5. Coordination With the Department of Homeland Security.
(A) The Homeland Security Act expressly authorizes the new department to request, access, receive, analyze and integrate information from government agencies and private sector entities, and to establish and utilize “a secure communications and information technology infrastructure, including data-mining and other advanced analytical tools, in order to assess, receive and analyze data and information. . . .” [P.L. 107-296, Sections 201(d)(1), (13), (14)]. Does the Department of Justice have any such express statutory authority to conduct data mining? If so, please describe that authority.
(B) Do you anticipate the Department of Justice’s data mining operations being transferred to the new Department of Homeland Security? If not, please explain why.

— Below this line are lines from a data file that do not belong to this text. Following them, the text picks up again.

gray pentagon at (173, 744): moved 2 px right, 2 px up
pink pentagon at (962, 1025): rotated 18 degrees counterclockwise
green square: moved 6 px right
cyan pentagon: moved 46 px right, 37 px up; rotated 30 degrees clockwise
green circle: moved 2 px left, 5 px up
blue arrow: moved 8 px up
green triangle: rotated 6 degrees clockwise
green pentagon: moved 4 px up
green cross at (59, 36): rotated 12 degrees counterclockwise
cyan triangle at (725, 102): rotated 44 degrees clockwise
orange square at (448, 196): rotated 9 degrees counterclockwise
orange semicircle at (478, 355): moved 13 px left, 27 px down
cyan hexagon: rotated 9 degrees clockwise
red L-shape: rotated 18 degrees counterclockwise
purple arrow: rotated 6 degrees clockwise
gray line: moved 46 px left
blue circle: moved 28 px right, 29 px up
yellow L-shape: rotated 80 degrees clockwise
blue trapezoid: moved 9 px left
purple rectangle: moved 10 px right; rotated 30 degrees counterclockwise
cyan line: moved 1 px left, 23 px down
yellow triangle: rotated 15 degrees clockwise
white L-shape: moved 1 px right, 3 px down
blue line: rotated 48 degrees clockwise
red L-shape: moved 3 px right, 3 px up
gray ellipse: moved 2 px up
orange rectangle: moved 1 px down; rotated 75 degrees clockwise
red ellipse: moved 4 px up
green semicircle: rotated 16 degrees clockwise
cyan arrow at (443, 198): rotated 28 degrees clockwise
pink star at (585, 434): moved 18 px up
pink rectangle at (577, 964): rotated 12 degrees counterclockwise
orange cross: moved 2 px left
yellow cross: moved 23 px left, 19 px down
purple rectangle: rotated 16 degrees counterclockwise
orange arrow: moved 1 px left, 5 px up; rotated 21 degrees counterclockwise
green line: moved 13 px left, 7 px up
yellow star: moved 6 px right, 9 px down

(C) Do you believe it is valuable to have a coordinated data mining effort with one agency clearly held accountable for setting guidelines of data uniformity and reliability and, if so, which agency do you believe should take this primary position in order to avoid duplication of effort?
I appreciate your attention to this important matter.
1 A recently declassified FBI memorandum, dated April 14, 2000, makes this point with startling details about incidents of mistaken surveillance activity, including a Foreign Intelligence Surveillance Act (FISA) order being improperly implemented with unauthorized videotaping of a meeting; wiretapping a cellular telephone that had been dropped by the target and assigned to an innocent user, who “was therefore the target of unauthorized electronic surveillance for a substantial period of time;” unauthorized monitoring of an e-mail account; and “unauthorized searches, incorrect addresses, incorrect interpretation of a FISA order and overruns of ELSUR [electronic surveillance].”